Tuttavia, come emerge dall’ordinanza appena richiamata, nel formulare il principio di diritto appena detto, non sembra abbia tenuto conto che la parte privata avrebbe inizialmente sei mesi di tempo dal passaggio in giudicato per procedere alla notifica all’Amministrazione debitrice, ed in forma esecutiva, del titolo ex L. n. 89 del 2001 e, soprattutto, non sembra abbia tenuto conto che, a partire dalla notifica del titolo, l’Amministrazione avrebbe a disposizione sei mesi e cinque giorni per provvedere al pagamento del dovuto. Con la conseguenza che, trascorsi i sei mesi e cinque giorni, la parte privata potrebbe attivare la procedura esecutiva notificando l’atto di precetto entro gli eventuali sei mesi indicati dalle Sezioni Unite. In altri termini, dalla lettura dell’ordinanza dalle Sezioni Unite non è chiaro se i sei mesi entro i quali notificare l’atto di precetto debbano decorrere dalla notifica della sentenza oppure dallo spirare del termine dei sei mesi e cinque giorni entro i quali l’Amministrazione potrebbe corrispondere il dovuto.

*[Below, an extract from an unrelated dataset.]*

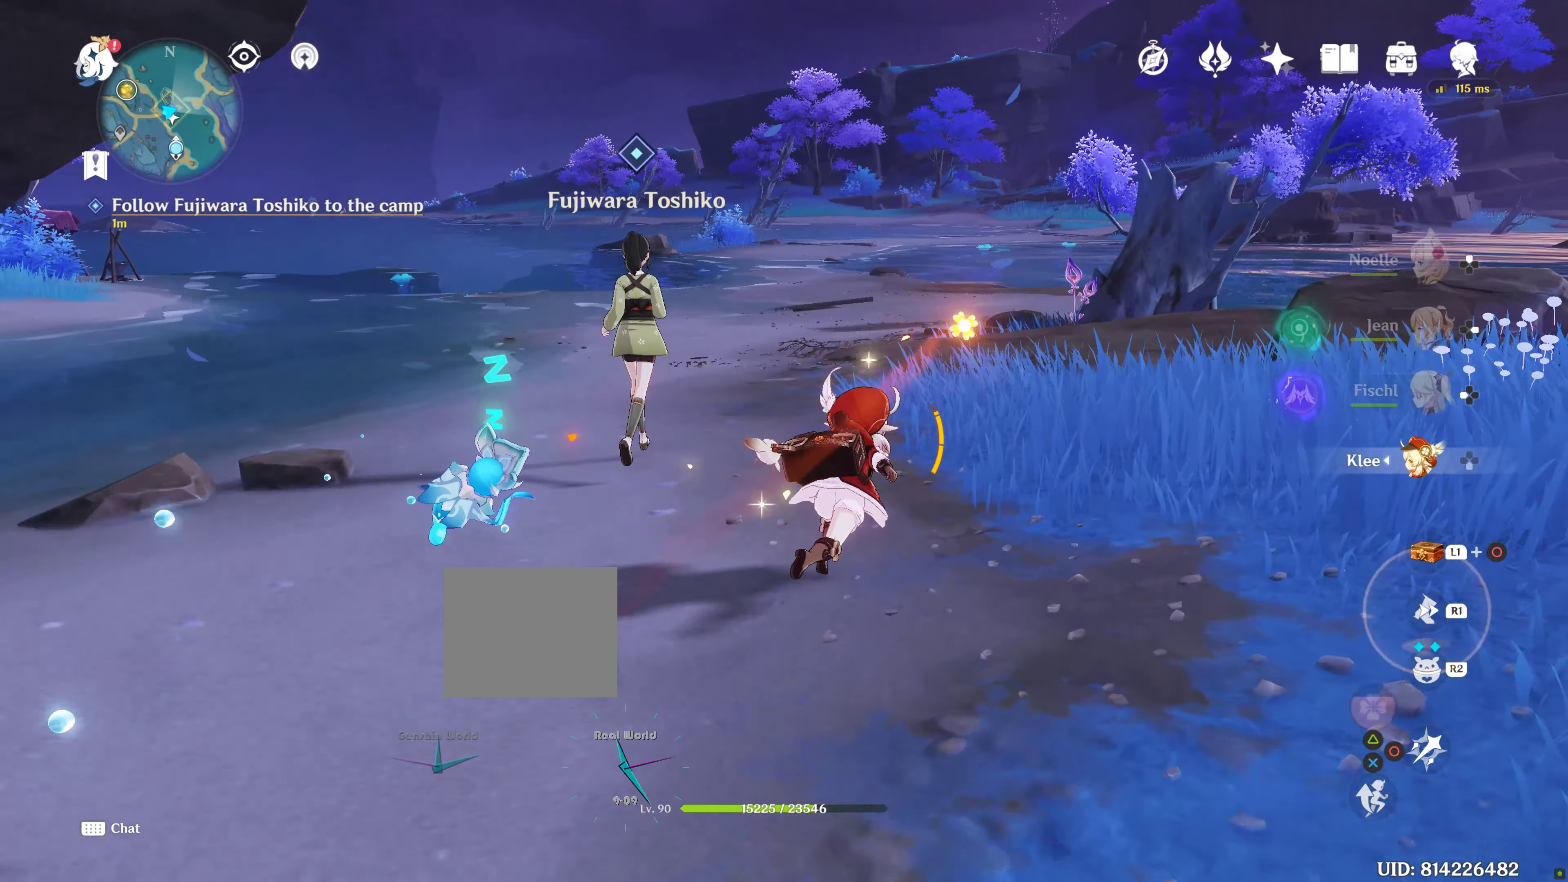
{"buttons": [], "left_stick": "up", "right_stick": "center", "events": [[50, "right_stick", "center"], [283, "R1", "down"], [450, "R1", "up"]]}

Sennonchè, gli aspetti qui evidenziati, implicando una specificazione e/o una puntualizzazione di un principio generale di diritto già espresso, necessitano un opportuno approfondimento che potrà essere effettuato dalla Sezione con Pubblica Udienza.

Questo aspetto preliminare induce a rimettere la causa al Presidente della Sezione perchè fissi apposita udienza pubblica.

PQM

 

La Corte rimette la causa al Presidente di Sezione per la fissazione di una pubblica udienza.

Così deciso in Roma, nella Camera di consiglio della Sezione Seconda Civile di questa Corte di Cassazione, il 23 marzo 2017.